Dental Hygiene/Dental Hygienist
Dental hygiene is the science and practice of the recognition, treatment, and prevention of oral diseases. The registered dental hygienist is a primary care oral health professional who has graduated from an accredited dental hygiene program in an institution of higher education and is licensed in dental hygiene who provides educational, clinical, research, administrative, and therapeutic services supporting total health through the promotion of optimal oral health. In practice, dental hygienists integrate the roles of clinician, educator, advocate, manager, and researcher to prevent oral diseases and promote health. Each state has defined its own specific regulations for dental hygiene licensure.
Dental hygienists work in partnership with dentists. Dentists and dental hygienists practice together as colleagues, each offering professional expertise for the goal of providing optimum oral health care to the people served. Dental hygienists are viewed as experts in their field; consulted about appropriate dental hygiene interventions; expected to make clinical dental hygiene decisions; and plan, implement, and evaluate the dental hygiene component of the overall care plan. The dental hygienist establishes the dental hygiene diagnosis, which is an integral component of the comprehensive dental diagnosis established by the dentist.
The dental hygienist typically practices in one of two major models, the professional model or the occupational model:
The professional model views the dental hygienist to be knowledge-based wherein he or she uses a process of care or standard of care to assess needs, diagnose oral health problems, as well as to plan, implement, and evaluate care.
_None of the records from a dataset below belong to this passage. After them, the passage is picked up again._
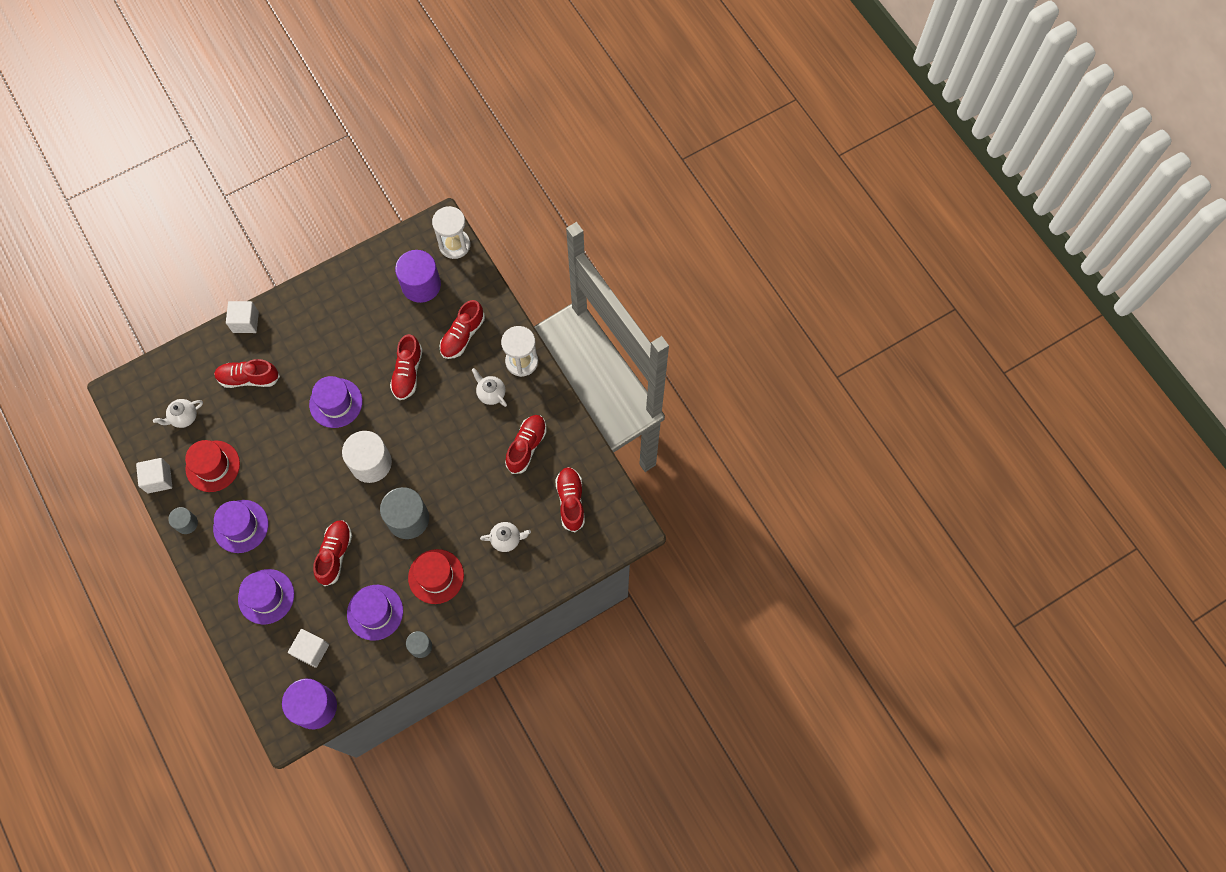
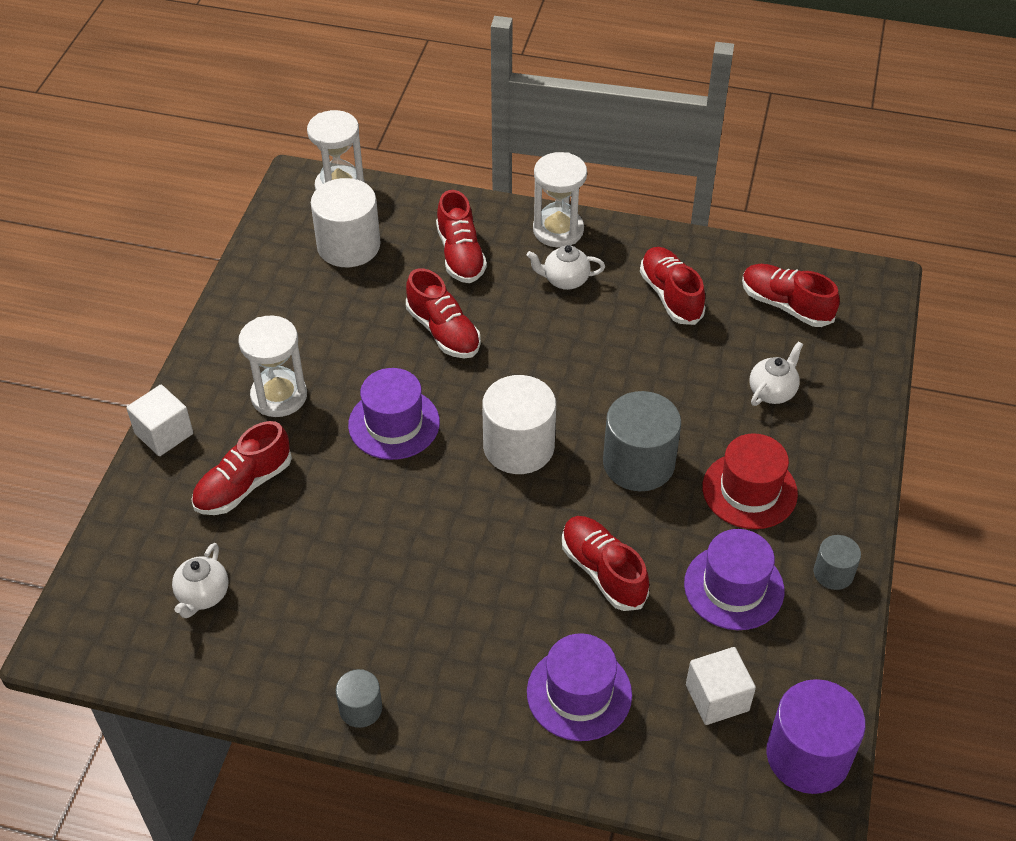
camera: 45 degrees left, 20 degrees down
(158, 479) = (253, 693): white cube -> none
(213, 466) = (314, 615): red hat -> none
(241, 526) = (441, 647): purple hat -> none
(307, 344) = (279, 396): none -> white hourglass
(421, 285) = (348, 246): purple cylinder -> white cylinder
The practitioner is responsible for making decisions about care and is accountable to the patient. This model requires higher levels of learning (education).
The occupational model views the dental hygienist as more task-based than knowledge-based. Typically, this individual would be referred to as an “auxiliary” and the majority of his or her tasks or duties being delegated by the dentist often under direct supervision. Expertise, evaluation of results, self-assessment, and decision-making are not stressed and generally not considered an integral part of the individual’s responsibility. This model conveys the idea that the practitioner is accountable only to the supervising dentist, who is then accountable to the patient. This model generally implies “training.”
The registered (licensed) dental hygienist provides a professional practice that includes prevention, education and therapeutic interventions to aid individuals in attaining and maintaining the maximum degree of oral health possible for the individual. The professional association for dental hygienists is the American Dental Hygienists’ Association (ADHA).
The seven professional roles of the dental hygienist include:
Administrator – such as the program director in an educational setting
Corporate – such as product research and sales
Clinician – providing direct patient care in collaboration with other health professionals
Educator – providing clinical, classroom, and/or continuing education to individuals and groups
Public Health – enhance access to care by providing oral health services and education in community clinics or schools
Researcher – to contribute to advancement of the knowledge base in oral health care by testing new procedures, products or theories for accuracy and effectiveness 3
Entrepreneur – to initiate or finance new oral health-related enterprises.